Sucker Punch co-founder talks about the trials and tribulations of a Sony exclusive...

Earlier this month inFamous 2 was revealed as the latest game in the Sony exclusive arsenal to adopt the play, create, share mantra made popular by LittleBigPlanet.

New community features give players the opportunity to create their very own inFamous 2 missions with what's looking to be an impressive amount of customisation options and have them uploaded into the open game worlds of fellow heroes and villains everywhere.

If you're the kind of person that leans towards destruction rather than creation, don't worry (about the game at least) studio Sucker Punch is well away that it's first job is to up the spectacle and all round awesome that Cole brings to the table for the sequel.


We sat down with Sucker Punch co-founder and inFamous 2 producer Brian Fleming to talk about all of these new features, the inFamous 2 beta and more.

So what have you got for us today and what's on show since the last time we saw inFamous 2?
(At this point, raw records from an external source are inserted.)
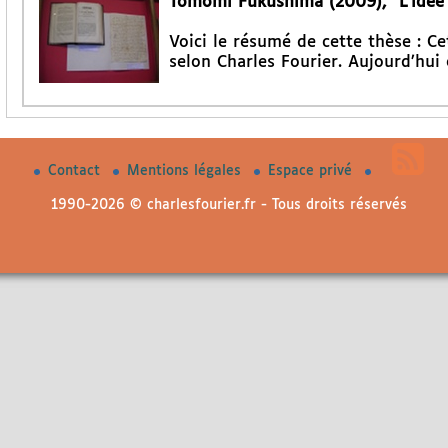
Tomomi Fukushima (2009), "L’idée d
Voici le résumé de cette thèse : Ce
selon Charles Fourier. Aujourd’hui 
Contact
Mentions légales
Espace privé
1990-2026 © charlesfourier.fr - Tous droits réservés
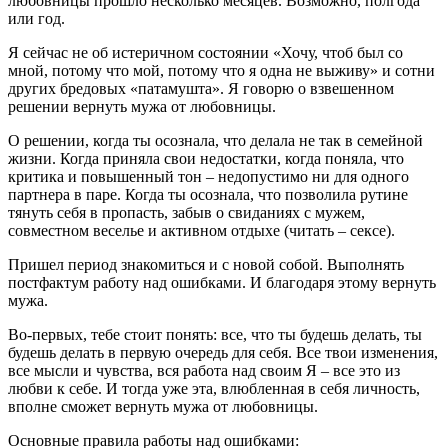
любовницы прошло несколько месяцев. Возможно, полгода
или год.
Я сейчас не об истеричном состоянии
«Хочу, чтоб был со
мной, потому что мой, потому что я одна не выживу»
и сотни
других бредовых «патамушта». Я говорю о взвешенном
решении вернуть мужа от любовницы.
О решении, когда ты осознала, что делала не так в семейной
жизни. Когда приняла свои недостатки, когда поняла, что
критика и повышенный тон – недопустимо ни для одного
партнера в паре. Когда ты осознала, что позволила рутине
тянуть себя в пропасть, забыв о свиданиях с мужем,
совместном веселье и активном отдыхе (читать – сексе).
Пришел период знакомиться и с новой собой. Выполнять
постфактум работу над ошибками. И благодаря этому вернуть
мужа.
Во-первых, тебе стоит понять: все, что ты будешь делать, ты
будешь делать в первую очередь для себя. Все твои изменения,
все мысли и чувства, вся работа над своим Я – все это из
любви к себе. И тогда уже эта, влюбленная в себя личность,
вполне сможет вернуть мужа от любовницы.
Основные правила работы над ошибками:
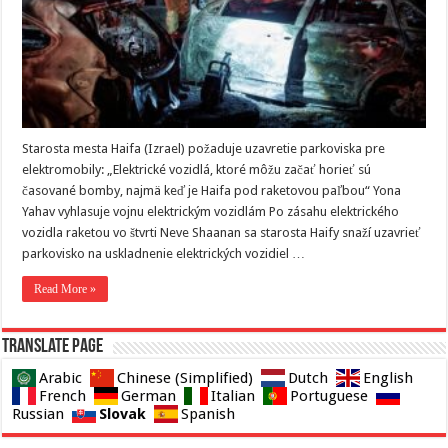
Starosta mesta Haifa (Izrael) požaduje uzavretie parkoviska pre
elektromobily: „Elektrické vozidlá, ktoré môžu začať horieť sú
časované bomby, najmä keď je Haifa pod raketovou paľbou“ Yona
Yahav vyhlasuje vojnu elektrickým vozidlám Po zásahu elektrického
vozidla raketou vo štvrti Neve Shaanan sa starosta Haify snaží uzavrieť
parkovisko na uskladnenie elektrických vozidiel …
Read More »
Translate page
Arabic
Chinese (Simplified)
Dutch
English
French
German
Italian
Portuguese
Slovak
Russian
Spanish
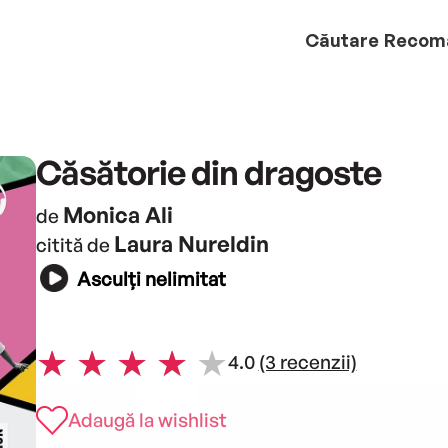
Căutare
Recom
Căsătorie din dragoste
Monica Ali
de
Laura Nureldin
citită de
Asculți nelimitat
4.0
(3 recenzii)
Adaugă la wishlist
What we're showing here is two early missions and then a medium mission. We produced this as a way to get people who've never experienced inFamous equipped with it.

The first mission is in the swamps, it's teaching you the basics of controls. It's really designed as an introduction to what inFamous 2 is and you can certainly experiment with a lot of the new features; melee is here, you get a sense of the new environment - New Marais. You get a sense for the new presentation that we're doing with cutscenes and the way we're improving our story-telling.
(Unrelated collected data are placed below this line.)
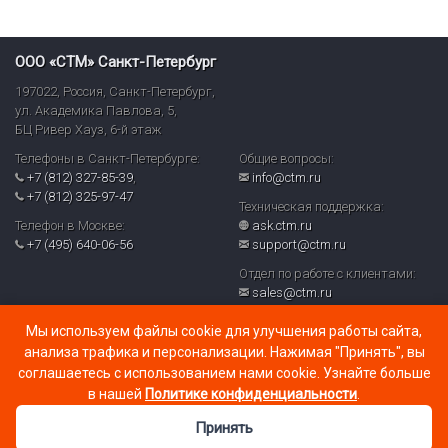
ООО «СТМ» Санкт-Петербург
197022
,
Россия
,
Санкт-Петербург
,
ул. Академика Павлова, 5,
БЦ Ривер Хауз
,
6-й этаж
Телефоны в Санкт-Петербурге:
Общие вопросы:
+7 (812) 327-85-39
,
info@ctm.ru
+7 (812) 325-97-47
Техническая поддержка:
Телефон в Москве:
ask.ctm.ru
+7 (495) 640-06-56
support@ctm.ru
Отдел по работе с клиентами:
sales@ctm.ru
© ООО «СТМ» 2026
Мы используем файлы cookie для улучшения работы сайта,
Политика обработки персональных данных и реализуемых
анализа трафика и персонализации. Нажимая "Принять", вы
требований к их защите в ООО «СТМ» (PDF)
соглашаетесь с использованием нами cookie. Узнайте больше
в нашей
Политике конфиденциальности
.
Принять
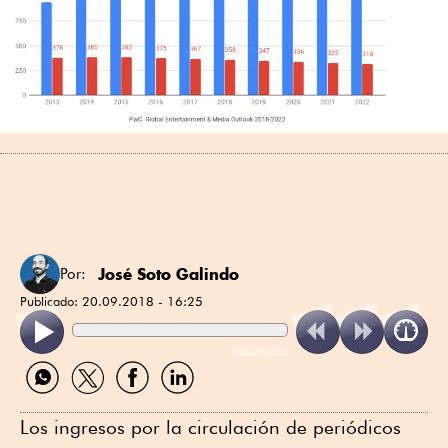
José Soto Galindo
Por:
Publicado:
20.09.2018 - 16:25
ReadSpeaker
Compartir
Compartir
Compartir
Compartir
por
por
por
por
WhatsApp
Twitter
Facebook
Linkedin
Los ingresos por la circulación de periódicos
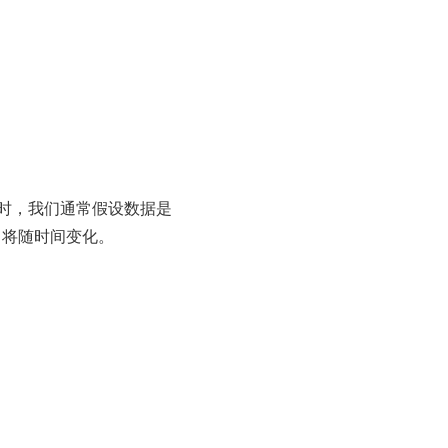
时，我们通常假设数据是
 将随时间变化。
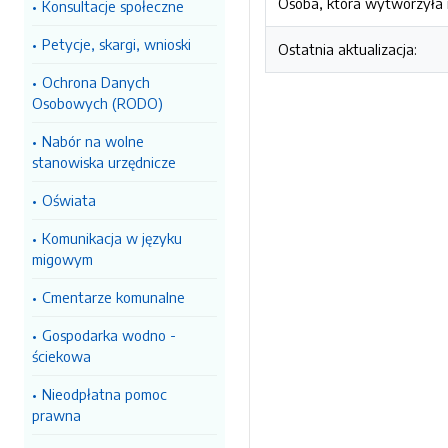
Osoba, która wytworzyła i
Konsultacje społeczne
Petycje, skargi, wnioski
Ostatnia aktualizacja:
Ochrona Danych
Osobowych (RODO)
Nabór na wolne
stanowiska urzędnicze
Oświata
Komunikacja w języku
migowym
Cmentarze komunalne
Gospodarka wodno -
ściekowa
Nieodpłatna pomoc
prawna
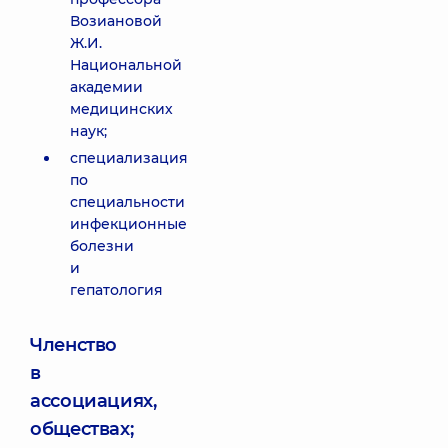
Возиановой
Ж.И.
Национальной
академии
медицинских
наук;
специализация
по
специальности
инфекционные
болезни
и
гепатология
Членство
в
ассоциациях,
обществах;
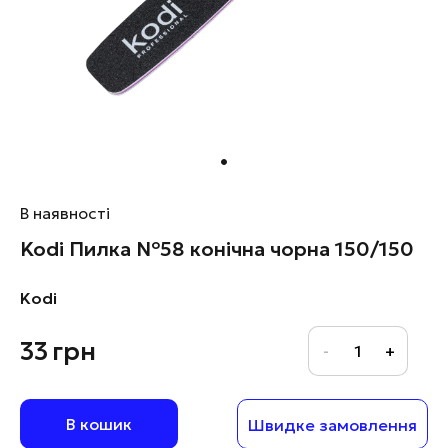
В наявності
Kodi Пилка №58 конічна чорна 150/150
Kodi
33
грн
В кошик
Швидке замовлення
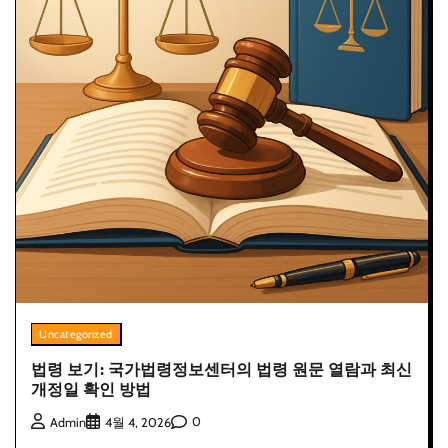
Uncategorized
법령 보기: 국가법령정보센터의 법령 원문 열람과 최신
개정일 확인 방법
0
Admin
4월 4, 2026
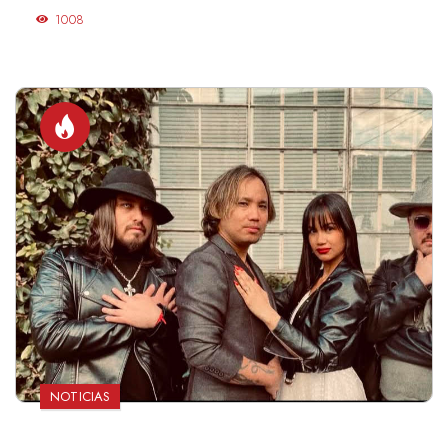
1008
NOTICIAS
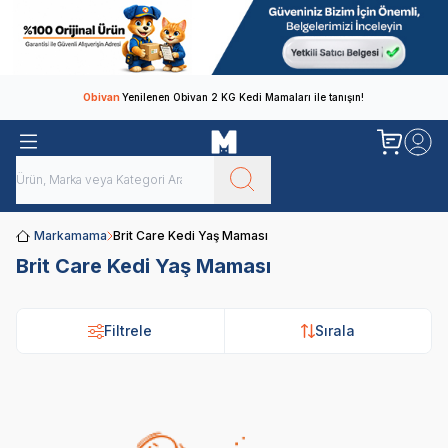
Obivan
Yenilenen Obivan 2 KG Kedi Mamaları ile tanışın!
Markamama
Brit Care Kedi Yaş Maması
Brit Care Kedi Yaş Maması
Filtrele
Sırala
This is the beginning and then you get a chance to see what we consider a medium-sized enemy. We also have the behemoth; a six-storey tall monster that smashes through the city. That's another part of the inFamous 2 story; really playing with scale both in terms of your powers and your enemies. We wanted to take both of those and go beyond a guy who's two meters tall with a pistol and go to the level of presentation and experience that you might see in a modern superhero movie.

We felt like we had a really good foundation but we didn't have that sense of scope and epic presentation and that's what we've really been trying to achieve with inFamous 2. It's really been a driving goal, with many of the underlying changes, that sense of scale.

That seems to be coming about doesn't it? Developers seem to be looking for spectacle and movie quality cinematics...

We always use the word 'presentation'. The basics of play control are vitally important to us. I hope we never release a game that you as a member of the press will say "You know, the controls just aren't very good, it feels loose, the frame-rate's crap." Those basics are the reason we love games so we want to get that right.


But, for us, the real step that we felt was missing was that especially in this genre - this is trying to be a modern superhero experience - we have to reach that level of presentation where there's polish on all aspects of it.

The effects have to be right, the camera angles have to be right, the sounds have to be right, the lighting has to be right; you really need to get everything right. This is our attempt to step into that fray and really give people this whole experience instead of just like, "Well it's got some new mechanics."

We were talking to Rocksteady, the Batman: Arkham City developers, recently and they were talking about the difficulty that comes in allowing the freedom of an open-world but still maintaining a strong sense of narrative, structure and pacing etc.